- Date: July 8–14
- Edition: 27th
- Category: International Series
- Draw: 32S / 16D
- Prize money: $375,000
- Surface: Grass court / outdoor
- Location: Newport, Rhode Island, US
- Venue: International Tennis Hall of Fame

Champions

Singles
- Taylor Dent

Doubles
- Bob Bryan / Mike Bryan
| Hall of Fame Open |

= 2002 Miller Lite Hall of Fame Championships =

The 2002 Miller Lite Hall of Fame Championships was a men's tennis tournament played on grass courts at the International Tennis Hall of Fame in Newport, Rhode Island in the United States and was part of the International Series of the 2002 ATP Tour.
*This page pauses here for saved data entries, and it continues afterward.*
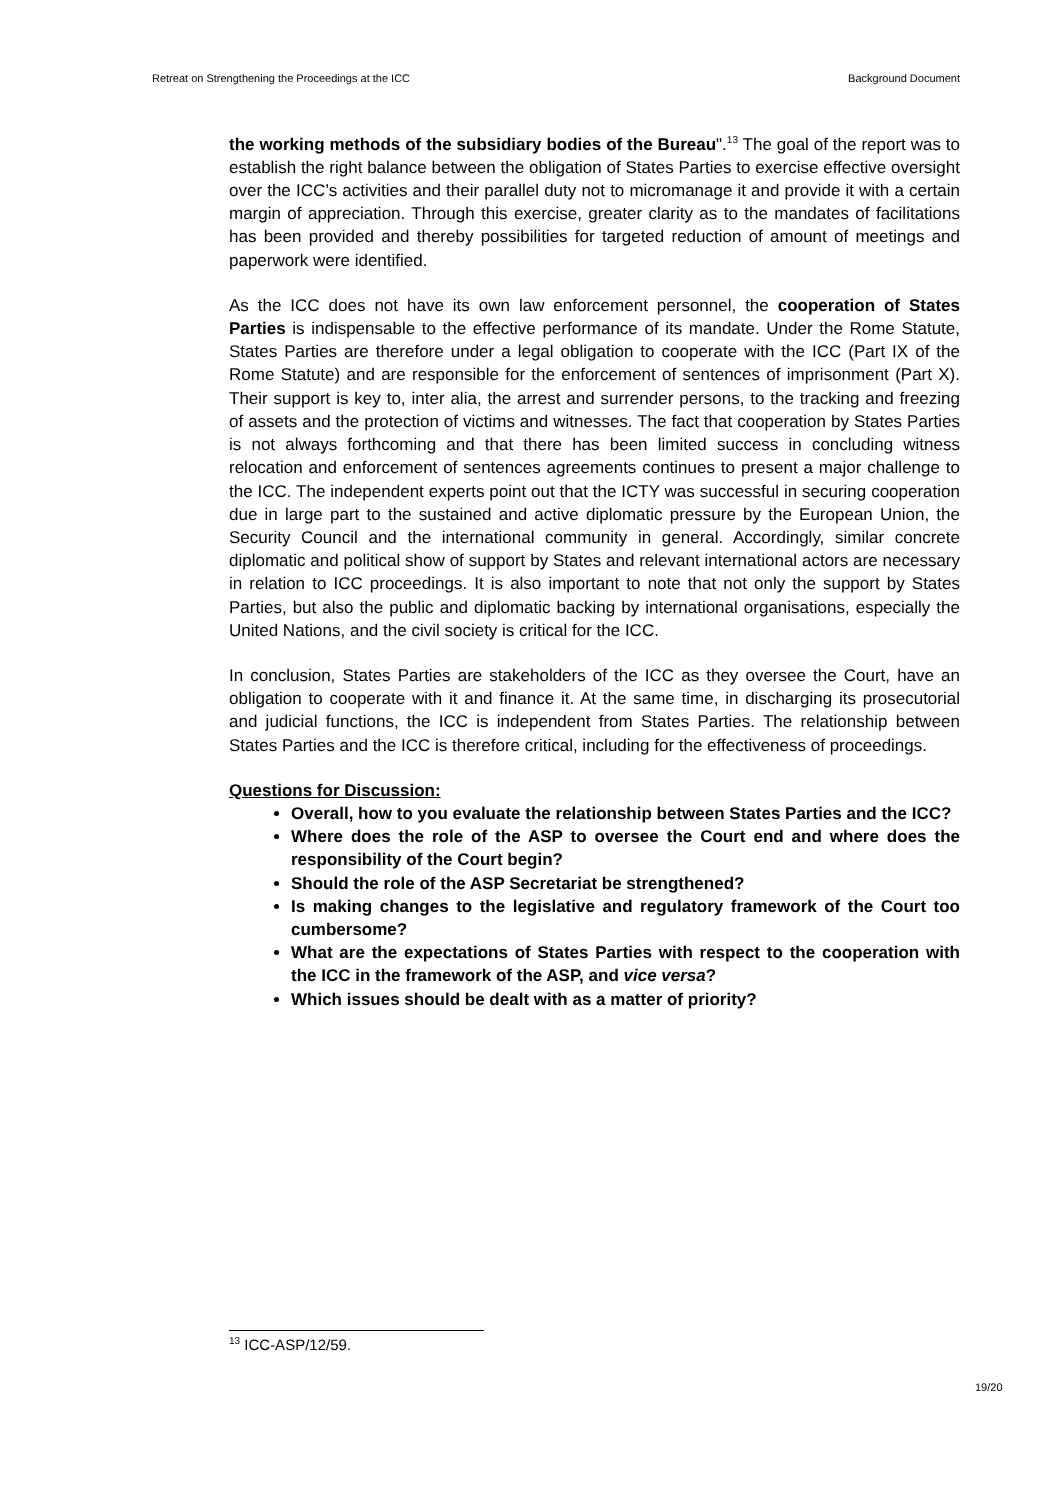Retreat on Strengthening the Proceedings at the ICC Background Document
the working methods of the subsidiary bodies of the Bureau".<sup>13</sup> The goal of the report was to establish the right balance between the obligation of States Parties to exercise effective oversight over the ICC’s activities and their parallel duty not to micromanage it and provide it with a certain margin of appreciation. Through this exercise, greater clarity as to the mandates of facilitations has been provided and thereby possibilities for targeted reduction of amount of meetings and paperwork were identified.
As the ICC does not have its own law enforcement personnel, the cooperation of States Parties is indispensable to the effective performance of its mandate. Under the Rome Statute, States Parties are therefore under a legal obligation to cooperate with the ICC (Part IX of the Rome Statute) and are responsible for the enforcement of sentences of imprisonment (Part X). Their support is key to, inter alia, the arrest and surrender persons, to the tracking and freezing of assets and the protection of victims and witnesses. The fact that cooperation by States Parties is not always forthcoming and that there has been limited success in concluding witness relocation and enforcement of sentences agreements continues to present a major challenge to the ICC. The independent experts point out that the ICTY was successful in securing cooperation due in large part to the sustained and active diplomatic pressure by the European Union, the Security Council and the international community in general. Accordingly, similar concrete diplomatic and political show of support by States and relevant international actors are necessary in relation to ICC proceedings. It is also important to note that not only the support by States Parties, but also the public and diplomatic backing by international organisations, especially the United Nations, and the civil society is critical for the ICC.
In conclusion, States Parties are stakeholders of the ICC as they oversee the Court, have an obligation to cooperate with it and finance it. At the same time, in discharging its prosecutorial and judicial functions, the ICC is independent from States Parties. The relationship between States Parties and the ICC is therefore critical, including for the effectiveness of proceedings.
Questions for Discussion:
Overall, how to you evaluate the relationship between States Parties and the ICC?
Where does the role of the ASP to oversee the Court end and where does the responsibility of the Court begin?
Should the role of the ASP Secretariat be strengthened?
Is making changes to the legislative and regulatory framework of the Court too cumbersome?
What are the expectations of States Parties with respect to the cooperation with the ICC in the framework of the ASP, and vice versa?
Which issues should be dealt with as a matter of priority?
<sup>13</sup> ICC-ASP/12/59.
19/20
It was the 27th edition of the tournament and ran from July 8 through July 14, 2002. Taylor Dent won the singles title.

==Finals==

===Singles===

USA Taylor Dent defeated USA James Blake 6–1, 4–6, 6–4
- It was Dent's only title of the year and the 1st of his career.

===Doubles===

USA Bob Bryan / USA Mike Bryan defeated AUT Jürgen Melzer / GER Alexander Popp 7–5, 6–3
- It was Bob Bryan's 3rd title of the year and the 7th of his career. It was Mike Bryan's 4th title of the year and the 8th of his career.